2009 HIASAA Hall of Fame Member
Dr. Arlo Landolt - Arts & Sciences
Dr. Arlo Landolt graduated from Highland High School in 1952. He received his BA in Physics and Mathematics from Miami University, Ohio in 1955. He received his Masters in Astronomy from Indiana University in 1960 and his PH.D. in Astronomy from Indiana University in 1963.

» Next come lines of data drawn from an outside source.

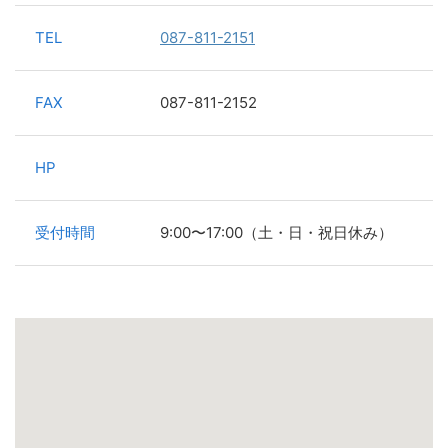
TEL
087-811-2151
FAX
087-811-2152
HP
受付時間
9:00〜17:00（土・日・祝日休み）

Dr. Landolt has been on the faculty of the Department of Physics and Astronomy at Louisiana State University since 1962, rising through the ranks from Assistant Professor and currently is Ball Family Professor Emeritus of Physics and Astronomy. He served as Program Director in Astronomy with the National Science Foundation in Washington, D.C. from 1975-1976. We was also one of the first to live at the International Geophysical Year’s Amundson-Scott South Pile Station in Antarctica in 1957. In his honor a mountain in the Ellsworth Mountain range has been named after him. Many of Dr. Landolt’s discoveries have been used to calibrate instrumentation on the Hubble Space Telescope as well as on other spacecraft. Dr. Landolt also has the honor of having an asteroid named after him by the International Astronomical Union, and the Landolt Astronomical Observatory on the campus of Louisiana State University was dedicated in his honor in March of 2006.
Dr. Landolt is the longest serving Secretary of the American Astronomical Society, serving 6 terms in office. He was awarded the American Astronomical Society’s George VanBiesbroeck Prize in the 1995. This prize is awarded annually honoring a living individual for long-term achievement in the field of astronomy and for his many years of service to the astronomical community on a variety of committees and boards worldwide. He has also been recognized in American Men and Women in Science, Who’s Who and Who’s Who in the World.